İbnü’l-Arabî’ye göre sûfîler “ehlullah”ı temsil eder; fakihler ve kelamcılardan oluşan rüsûm uleması ise enbiya ve evliyanın firavunlarına, salih kulların deccallerine benzer. Ulema-i rüsûm ilmi kitaplardan ve insanların ağızlarından alır; oysa ehlullahın ilmi rahmânî-rabbânî bildirime dayanır.
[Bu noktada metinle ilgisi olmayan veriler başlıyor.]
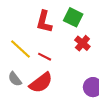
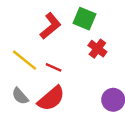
red L-shape: (44, 22) -> (51, 26), turned -140

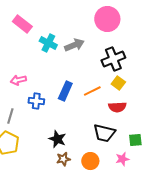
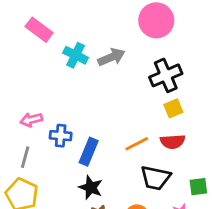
pink arrow: (18, 80) -> (31, 120), moved
yellow square: (118, 83) -> (173, 108), turned 32
blue rectangle: (65, 91) -> (89, 152), moved
orange line: (92, 91) -> (137, 144), moved

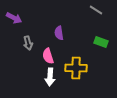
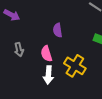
gray arrow: (28, 43) -> (19, 50), moved
yellow cross: (76, 68) -> (75, 66), turned 30

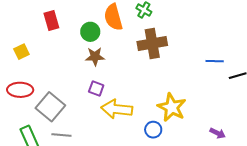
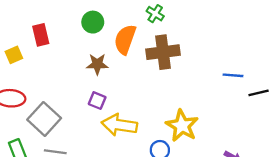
orange semicircle: (113, 17) -> (125, 39), moved, turned 32
red rectangle: (51, 20) -> (41, 35), moved
green circle: (90, 32) -> (93, 22), moved

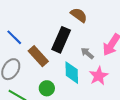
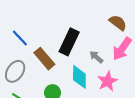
brown semicircle: (79, 15) -> (118, 23), moved

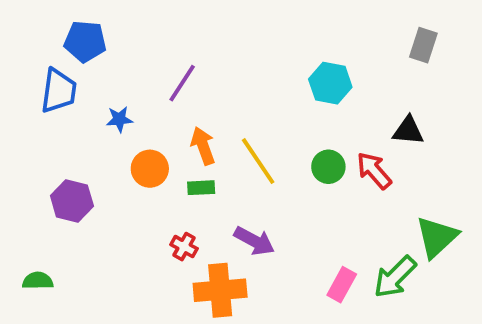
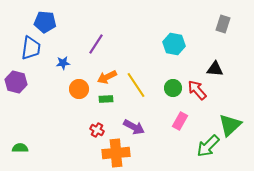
orange arrow: (203, 146) -> (107, 77), turned -96
purple hexagon: (72, 201) -> (16, 82), moved
pink rectangle: (342, 285) -> (180, 121), moved

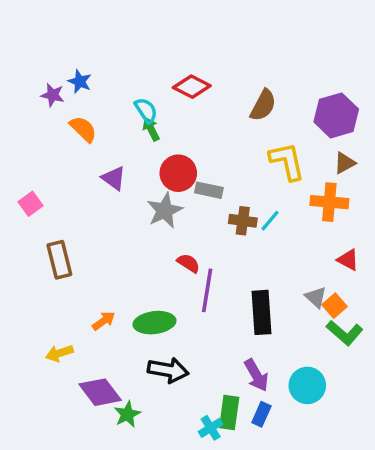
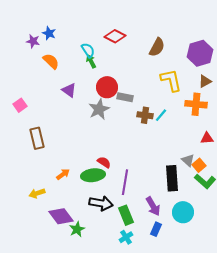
red triangle: (348, 260) -> (207, 138), turned -32
red semicircle: (188, 263) -> (104, 162), moved
purple line: (207, 290) -> (125, 182), moved
black rectangle: (261, 312) -> (172, 178), moved
green rectangle: (229, 413) -> (126, 215), moved, turned -30

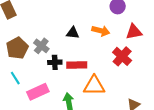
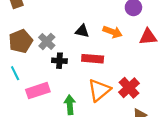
red cross: (122, 56) -> (129, 88), moved
red rectangle: (77, 65) -> (93, 59), moved
orange triangle: (94, 86) -> (99, 90), turned -45

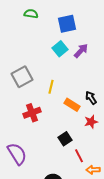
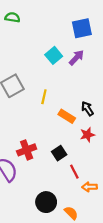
green semicircle: (31, 14) -> (12, 17), moved
blue square: (67, 24) -> (82, 28), moved
red cross: (32, 113) -> (27, 150), moved

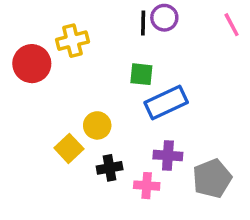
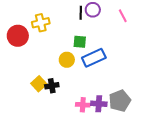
pink line: (232, 25) -> (123, 16), moved
yellow circle: (97, 125) -> (67, 60), moved
purple cross: (168, 156) -> (99, 104), moved
black cross: (110, 168) -> (52, 86), moved

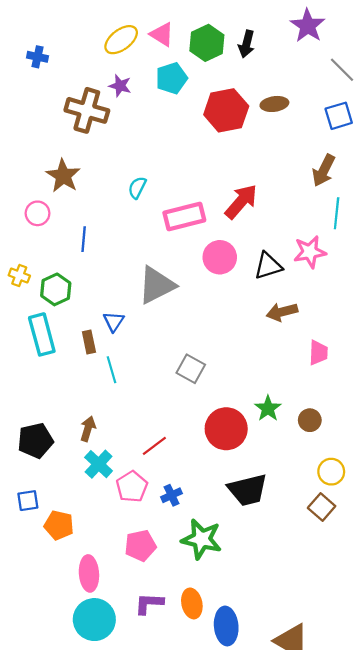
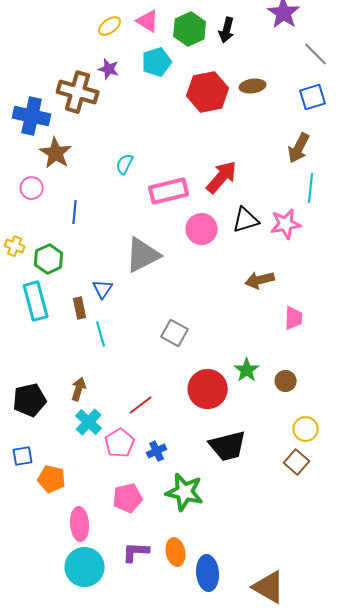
yellow ellipse: (121, 40) -> (110, 26), size x0.7
blue cross: (38, 57) -> (32, 116), moved, size x1.8
black triangle: (268, 266) -> (246, 220), moved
Nitekim Bâyezid-i Bistâmî’nin, “Siz ilmi ölü halde ölüden alıyorsunuz; ama biz hiçbir zaman ölmeyecek Diri’den, yani bizzat Allah’tan alıyoruz” sözü pek meşhurdur. İbnü’l-Arabî hatmü’l-evliya, cehennem azabı ve Firavun’un imanı gibi konulardaki ilginç görüşlerine yönelik muhtemel itirazlar karşısında şöyle bir argüman geliştirmiştir: “Vahyin nüzulüne tanıklık eden ilk müslüman neslin avâm tabakası kabuğun içindeki özü, yani Kur’an elfazının ardındaki gizli ve hakiki manaların önemli bir kısmını anlayamamıştır. Onlar gerçek manada ehl-i fehm olmadıkları, bilgilerini Hızır ve asfiya/evliya zümresi gibi doğrudan doğruya Allah’tan almadıkları için, Kur’an’daki zahirî manaların pek çoğunu dahi kavrayamamış ve bu konuda Hz. Peygamber’in izahına ihtiyaç duymuşlardır. Daha açıkçası onlar Arap oldukları, üstelik Kur’an kendi dilleriyle inzal edildiği hâlde, “İnanıp imanlarına herhangi bir zulüm karıştırmayanlar...” (En’âm 6/82) ayetindeki maksadı kavrayamamışlardır (Bkz. Muhyiddîn İbnü’l-Arabî, el-Fütûhâtü’l-Mekkiyye, Dâru Sadır, Beyrut trs., I. 135-136).
***
Bu söylem tarzı seçkincilik ve kendine hayranlığın ifadesidir. İbnü’l-Arabî’nin “Varlık yokluk olarak idrak edilebilir”, “Sen O değilsin ama belki sen O’sun” gibi bilmecemsi sözleri de aynı söylem tarzının ürünleridir. “Avâm günahtan, havâs gafletten tövbe eder”, “Avâm his, havâs akıl, hâssatü’l-havâss ise Hak nuru ile irşat edilir. Çünkü ilm-i ledün (bâtınî ilim) sadece sûfîlere bahşedilir” gibi büyük laflar da seçkincilik kibriyle az çok mualleldir. Sonuç olarak, erken dönemlerdeki zühd (zahidlik ve âbidlik) tecrübesinin kuramsal ve kurumsal tasavvufa evrilmesi, tabir caizse amatör ruhluluktan profesyonelliğe geçilmesi neticesinde mahviyet, riyazet ve mücahede gibi kavramlar büyük ölçüde entelektüel merak ve retorik konusu hâline gelmiş, “mahviyet” de tevriyeli bir hâl alarak tevazu kılıklı kibre dönüşmüştür.